Could Your Business Be Liable?
One of the most dangerous areas of real estate liability today is environmental pollution. Liability laws are written such that unsuspecting buyers, sellers and lenders may become responsible for millions of dollars in damages and clean-up–even though the pollution may have occurred years before any of the current parties were involved.
What activities may have caused environmental pollution? In older properties, asbestos may be present in heating systems, chimneys and floor and ceiling materials, and lead may be found in plumbing system solder. Radon gas contamination is a one-in-three possibility in below ground or on-grade construction types. Formaldehyde may be found in the air due to certain types of insulation, paneling and plywoods.
More obviously for sites that are now or have in the past been used for commercial purposes, environmental pollution can be traced to improper or inadequate waste disposal. Were chemicals of any sort used on your property at any time during its history? Recently our firm surveyed a 15-unit apartment building which, we found, has underground traces of nerve gas and underground pollution from city water treatment chemicals.
Buyer, seller and lender liability
Testing for these problems can be quite inexpensive, but the solutions are never cheap. Under a complex EPA guideline called the Comprehensive Environmental Response Compensation and Liability Act (CERCLA), an owner of a contaminated property is strictly liable for the entire cost of clean-up even when someone else caused the pollution!

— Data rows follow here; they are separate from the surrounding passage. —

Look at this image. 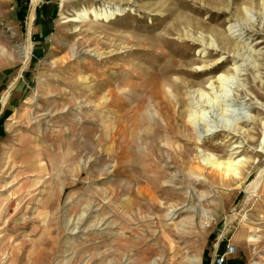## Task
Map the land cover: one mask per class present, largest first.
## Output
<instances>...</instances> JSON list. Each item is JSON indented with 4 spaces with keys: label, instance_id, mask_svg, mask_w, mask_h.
I'll list each match as a JSON object with an SVG mask.
<instances>
[{
    "label": "rangeland",
    "instance_id": "1",
    "mask_svg": "<svg viewBox=\"0 0 264 264\" xmlns=\"http://www.w3.org/2000/svg\"><path fill=\"white\" fill-rule=\"evenodd\" d=\"M216 257L264 264V0H0V260Z\"/></svg>",
    "mask_w": 264,
    "mask_h": 264
},
{
    "label": "bare ground",
    "instance_id": "2",
    "mask_svg": "<svg viewBox=\"0 0 264 264\" xmlns=\"http://www.w3.org/2000/svg\"><path fill=\"white\" fill-rule=\"evenodd\" d=\"M118 12V6H116L114 9H107L106 7L102 10H100L99 12H95L96 15H97V18H102V16L104 14H108V13H117ZM84 14V13H83ZM34 17H35V13H34V10L31 9L30 11V14H29V24L32 25L33 23V20H34ZM220 36V35H219ZM218 40V39H217ZM225 42V41H224ZM28 47V46H27ZM72 53V52H71ZM28 55V54H27ZM3 57V56H2ZM224 77V76H223ZM122 90V89H121ZM7 91L3 94V98L5 99L6 96H7ZM162 96L164 99H167V96L165 94V91L162 90ZM168 100V99H167ZM152 113V112H151ZM192 115L194 116H197L195 113H193ZM195 126L196 125H200V123H198V121L196 120V123L194 124ZM197 127V126H196ZM200 148V147H199ZM182 149V148H181ZM168 155V154H167ZM213 157V156H212ZM194 158V157H193ZM205 159V158H204ZM196 160V159H195ZM204 162V161H203ZM209 162L212 164V165H216V167H221L223 168V171L224 173H227V175H233V176H236L238 177V179H241V177H239L241 175V173L239 174V172H241L240 169H238L237 167H234L232 168V164L230 162H216L215 159H209ZM164 164V163H163ZM210 167V166H209ZM221 168V169H222ZM195 170V168H194ZM194 170H191V171H194ZM196 171V170H195ZM191 173V172H190ZM221 175V174H220ZM226 176V175H225ZM242 176V175H241ZM146 195V194H145ZM226 223V222H225ZM227 230V229H226ZM225 230V231H226ZM224 234V233H223ZM170 243H172V240H169Z\"/></svg>",
    "mask_w": 264,
    "mask_h": 264
},
{
    "label": "built area",
    "instance_id": "3",
    "mask_svg": "<svg viewBox=\"0 0 264 264\" xmlns=\"http://www.w3.org/2000/svg\"><path fill=\"white\" fill-rule=\"evenodd\" d=\"M224 257H216L213 260V264H221L223 262ZM5 261L0 260V264H5Z\"/></svg>",
    "mask_w": 264,
    "mask_h": 264
}]
</instances>
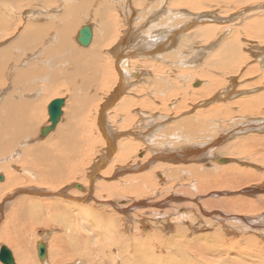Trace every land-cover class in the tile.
<instances>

Even though there is an “innocent landowner defense” under CERCLA, it requires that the purchaser did not contribute to the pollution problem AND that before obtaining the property, he or she conducted a thorough investigation that failed to disclose the problem.
This means that banks are at risk, too. Lenders who have foreclosed on contaminated properties or who have received a deed-in-lieu can be held liable under CERCLA. Moreover, in addition to the liability for the clean-up, a lender who acquires a contaminated property may also be liable for damages caused by the pollution to other property owners or persons.
The environmental review and other liability safeguards
So what can buyers, sellers and lenders do to protect themselves from this sort of-liability? First and most important, they should consider getting an environmental review (a Phase 1 environmental site assessment) of the property before they acquire it. They should also consider obtaining warranties, limitations of liability and covenants against any hazardous materials on the property, together with indemnification agreements whenever possible. Finally, they should also look into the availability and cost of insurance that protects owners against problems like these.
Today’s buyers, sellers and lenders are in a most difficult situation. While the steps outlined above don’t guarantee protection (insurance may not be available or cost-prohibitive, and warranties are only as valuable as the financial strength of the company who grants them), they can help. Environmental audits, however, are an essential form of protection against environmental hazards liability.